Python - Find top largest numbers in array

Question

Okay - I have a dilemma. So far my script converts page titles into categories. This is based on keywords, and when there is a match a certain score is added, I.e some words hold the value of 10, some only 1. This gets accumulated into a total score for each category.

[{15: [32, 'massages']}, {45: [12, 'hair-salon']}, {23,:[3, 'automotive service']}]

Index being the category id, first value the score second value the category.

In some instances this spans to over 10 category matches.

How can I filter this to only the top 60-75%

I.e clearly massages and hair salon are the most as they are well above automotive service.
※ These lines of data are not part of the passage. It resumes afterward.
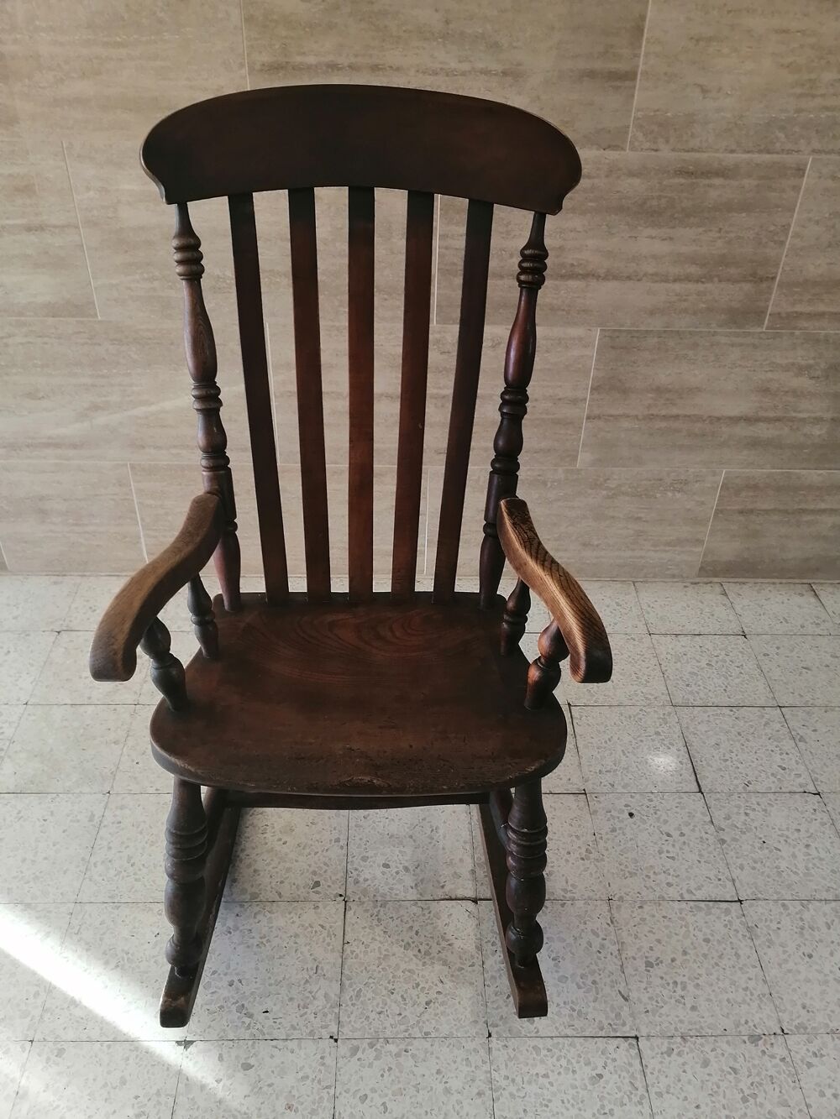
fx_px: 841
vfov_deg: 67.3
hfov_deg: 53.1
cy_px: 560
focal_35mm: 26
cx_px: 420
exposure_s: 1/100
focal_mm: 3.62
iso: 64
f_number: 1.8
But how can this intelligence we use be programmed?

I was thinking stddev could help?

Edit

I am trying to filter out low scoring items e.g.
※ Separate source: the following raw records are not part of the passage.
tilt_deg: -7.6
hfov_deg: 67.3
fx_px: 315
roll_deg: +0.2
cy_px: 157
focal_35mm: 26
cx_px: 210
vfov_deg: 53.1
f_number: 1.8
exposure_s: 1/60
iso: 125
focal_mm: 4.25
data = [{15: [32, 'massages']}, {45: [1, 'hair-salon']}, {23:[1, 'automotive service']}]]

Massages is the only high scoring item in this instance

data = [{15: [4, 'massages']}, {45: [2, 'hair-salon']}, {23:[1, 'automotive service']}]]

Stil massages

data = [{15: [10, 'massages']}, {45: [50, 'hair-salon']}, {23:[5, 'automotive service']}]]

Now hair-salon (as it is well above others)
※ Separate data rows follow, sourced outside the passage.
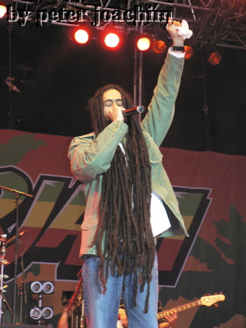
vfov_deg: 18.2
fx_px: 1023
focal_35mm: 108
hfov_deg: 13.7
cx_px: 123
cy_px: 164
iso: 400
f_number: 3.2
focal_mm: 18.6
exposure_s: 1/60
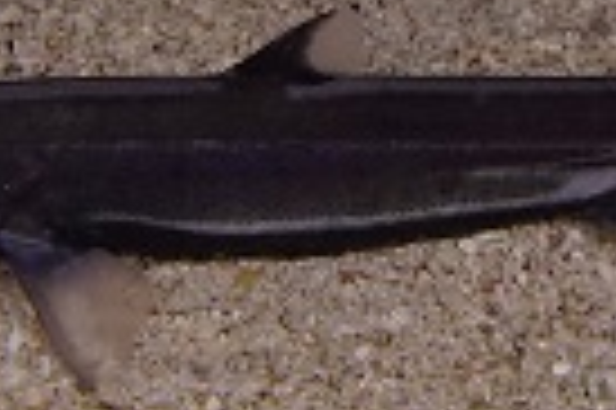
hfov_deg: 8.0
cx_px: 553
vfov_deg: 5.3
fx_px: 4392
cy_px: 43
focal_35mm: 257
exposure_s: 1/200
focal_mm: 55
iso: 6400
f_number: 5.6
So I need not take the first (N) objects, moreso, the first objects that are x higher then other numbers as a percentage or form of standard deviation.

So 50 is much higher then 10 and 5

10 is much higher then 3 or 2

However 9, 8 and 6 are much the same

Answer 1

Here's a solution using heapq.nlargest()

import heapq

data = [{15: [32, 'massages']}, {45: [12, 'hair-salon']}, {23:[3, 'automotive service']}]

N = int(len(data) * 0.6 + 1)
print heapq.nlargest(N, data, key = lambda x: next(x.itervalues())[0])

This prints:

[{15: [32, 'massages']}, {45: [12, 'hair-salon']}]

Edit: If you want to eliminate "low scoring items" then you need to define exactly what you mean by "low scoring".

Here's some code which takes an entirely arbitrary definition of "low scoring": a score is low if it is more than one standard deviation below the maximum:

import math

data = [{15: [32, 'massages']}, {45: [1, 'hair-salon']}, {23:[3, 'automotive service']}]

scores = [score for d in data for cat,(score,name) in d.iteritems()]
score_mean = sum(scores) / float(len(scores))
score_stdev = math.sqrt(sum(abs(s - score_mean)**2 for s in scores) / float(len(scores)))

print [d for d in data if next(d.itervalues())[0] > (max(scores) - score_stdev)]

This prints:

[{15: [32, 'massages']}]

Answer 2

yourdata = [{15: [32, 'massages']}, {45: [12, 'hair-salon']}, {23:[3, 'automotive service']}]

# transfer your data into a more usable format
data = [(score,cat,name) for dat in yourdata for cat,(score,name) in dat.iteritems()]

# sort on descending score
data.sort(reverse=True)

# throw away the low-scoring items
data = data[:int(len(data)*0.6 + 1)]

returns

[(32, 15, 'massages'), (12, 45, 'hair-salon')]

(the two highest-scoring items)